NGC 6207
Galaxy in the constellation Hercules
From Wikipedia, the free encyclopedia
NGC 6207 is a spiral galaxy located in the constellation Hercules. It is designated as SA(s)c in the galaxy morphological classification scheme and was discovered by William Herschel on 16 May 1787. NGC 6207 is located at about 30 million light-years from Earth, and its approximate size is around 36,000 light-years across. In the sky, it is located near the globular cluster Messier 13.[1][2][3][4]
| NGC 6207 | |
|---|---|
NGC 6207 as seen through the Hubble Space Telescope | |
| Observation data (J2000 epoch) | |
| Constellation | Hercules |
| Right ascension | 16h 43m 03.7s |
| Declination | +36° 49′ 57″ |
| Redshift | 0.002842±0.000005 |
| Heliocentric radial velocity | 852±1 km/s |
| Galactocentric velocity | 1012±7 km/s |
| Apparent magnitude (V) | 11.7±0.4 |
| Absolute magnitude (V) | −19.62±0.48 |
| Characteristics | |
| Type | SA(s)c |
| Size | 34,000 light-years |
| Apparent size (V) | 3.00′ × 1.2′ |
| Other designations | |
| UGC 10521, MCG 6-37-7, ZWG 197.7, PGC 58827, KUG 1641+369, IRAS 16412+3655, KARA 766 | |
References: NASA/IPAC extragalactic datatbase, http://spider.seds.org/ | |
Visibility
The galaxy has an approximate brightness of about 11.5, making it extremely faint and would require a telescope with an aperture of around 4 inches at the minimum to get a faint shape.
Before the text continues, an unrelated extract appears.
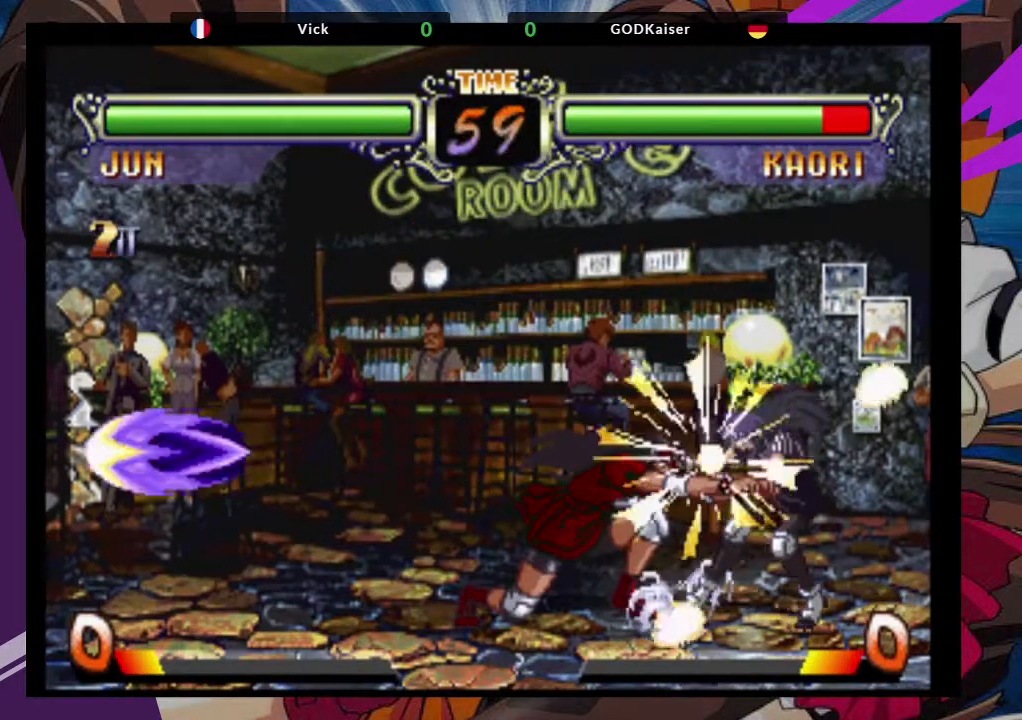
{"buttons": [], "left_stick": "center", "events": [[33, "left_stick", "up-right"], [350, "left_stick", "center"], [367, "CROSS", "down"], [500, "CROSS", "up"]]}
Because of its low surface brightness (approximately 12.6), you would need a telescope of around 6–8 inches would get more detail and clarity.
Observation History
NGC 6207 was discovered by William Herschel on May 16, 1787. It was added onto his extensive list of nebulae as NGC 6207
Properties
It has a diameter measured through the D25 standard – the isophote where the surface brightness of the galaxy reaches 25 mag/arcsec2, to be about 11.03 kiloparsecs (36,00 light-years), making it roughly 36% of the Milky way.
Structure
The galaxy display's a classic spiral structure, and can be defined as "Small, oval galaxy, evenly bright. Nucleus visible". It also hosts multiple H II regions. This suggests that despite being a relatively quiet galaxy, still hosts on-going star formation activity.